(REQUIREMENT)
Set down the data below from its first line to the line holding "G04 #@! TF.FileFunction,Soldermask,Bot*", inclusive; omit all pictures.

(SOURCE INFORMATION)
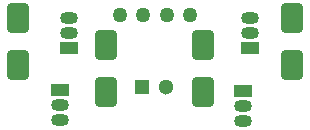
<source format=gbs>
G04 #@! TF.GenerationSoftware,KiCad,Pcbnew,9.0.4*
G04 #@! TF.CreationDate,2025-08-22T17:22:00+02:00*
G04 #@! TF.ProjectId,npn-pnp-h-bridge,6e706e2d-706e-4702-9d68-2d6272696467,rev?*
G04 #@! TF.SameCoordinates,Original*
G04 #@! TF.FileFunction,Soldermask,Bot*
G04 #@! TF.FilePolarity,Negative*
%FSLAX46Y46*%
G04 Gerber Fmt 4.6, Leading zero omitted, Abs format (unit mm)*
G04 Created by KiCad (PCBNEW 9.0.4) date 2025-08-22 17:22:00*
%MOMM*%
%LPD*%
G01*
G04 APERTURE LIST*
G04 Aperture macros list*
%AMRoundRect*
0 Rectangle with rounded corners*
0 $1 Rounding radius*
0 $2 $3 $4 $5 $6 $7 $8 $9 X,Y pos of 4 corners*
0 Add a 4 corners polygon primitive as box body*
4,1,4,$2,$3,$4,$5,$6,$7,$8,$9,$2,$3,0*
0 Add four circle primitives for the rounded corners*
1,1,$1+$1,$2,$3*
1,1,$1+$1,$4,$5*
1,1,$1+$1,$6,$7*
1,1,$1+$1,$8,$9*
0 Add four rect primitives between the rounded corners*
20,1,$1+$1,$2,$3,$4,$5,0*
20,1,$1+$1,$4,$5,$6,$7,0*
20,1,$1+$1,$6,$7,$8,$9,0*
20,1,$1+$1,$8,$9,$2,$3,0*%
G04 Aperture macros list end*
%ADD10R,1.500000X1.050000*%
%ADD11O,1.500000X1.050000*%
%ADD12R,1.300000X1.300000*%
%ADD13C,1.300000*%
%ADD14C,1.270000*%
%ADD15RoundRect,0.250000X-0.650000X1.000000X-0.650000X-1.000000X0.650000X-1.000000X0.650000X1.000000X0*%
%ADD16RoundRect,0.250000X0.650000X-1.000000X0.650000X1.000000X-0.650000X1.000000X-0.650000X-1.000000X0*%
G04 APERTURE END LIST*
D10*
G04 #@! TO.C,Qr1*
X178950000Y-97908531D03*
D11*
X178950000Y-96638531D03*
X178950000Y-95368531D03*
G04 #@! TD*
D12*
G04 #@! TO.C,J2*
X169800000Y-101200000D03*
D13*
X171800000Y-101200000D03*
G04 #@! TD*
D10*
G04 #@! TO.C,Ql1*
X163592127Y-97897589D03*
D11*
X163592127Y-96627589D03*
X163592127Y-95357589D03*
G04 #@! TD*
D14*
G04 #@! TO.C,J1*
X173895099Y-95117400D03*
X171895100Y-95117400D03*
X169895099Y-95117400D03*
X167895101Y-95117400D03*
G04 #@! TD*
D10*
G04 #@! TO.C,Qr2*
X178335548Y-101508531D03*
D11*
X178335548Y-102778531D03*
X178335548Y-104048531D03*
G04 #@! TD*
D10*
G04 #@! TO.C,Ql2*
X162862127Y-101427589D03*
D11*
X162862127Y-102697589D03*
X162862127Y-103967589D03*
G04 #@! TD*
D15*
G04 #@! TO.C,D1*
X166700000Y-97612600D03*
X166700000Y-101612600D03*
G04 #@! TD*
G04 #@! TO.C,D2*
X174950000Y-97612600D03*
X174950000Y-101612600D03*
G04 #@! TD*
D16*
G04 #@! TO.C,D3*
X159292127Y-99332500D03*
X159292127Y-95332500D03*
G04 #@! TD*
G04 #@! TO.C,D4*
X182495548Y-99332500D03*
X182495548Y-95332500D03*
G04 #@! TD*
M02*

</source>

(FINISHED EXERCISE)
<source format=gbs>
G04 #@! TF.GenerationSoftware,KiCad,Pcbnew,9.0.4*
G04 #@! TF.CreationDate,2025-08-22T17:22:00+02:00*
G04 #@! TF.ProjectId,npn-pnp-h-bridge,6e706e2d-706e-4702-9d68-2d6272696467,rev?*
G04 #@! TF.SameCoordinates,Original*
G04 #@! TF.FileFunction,Soldermask,Bot*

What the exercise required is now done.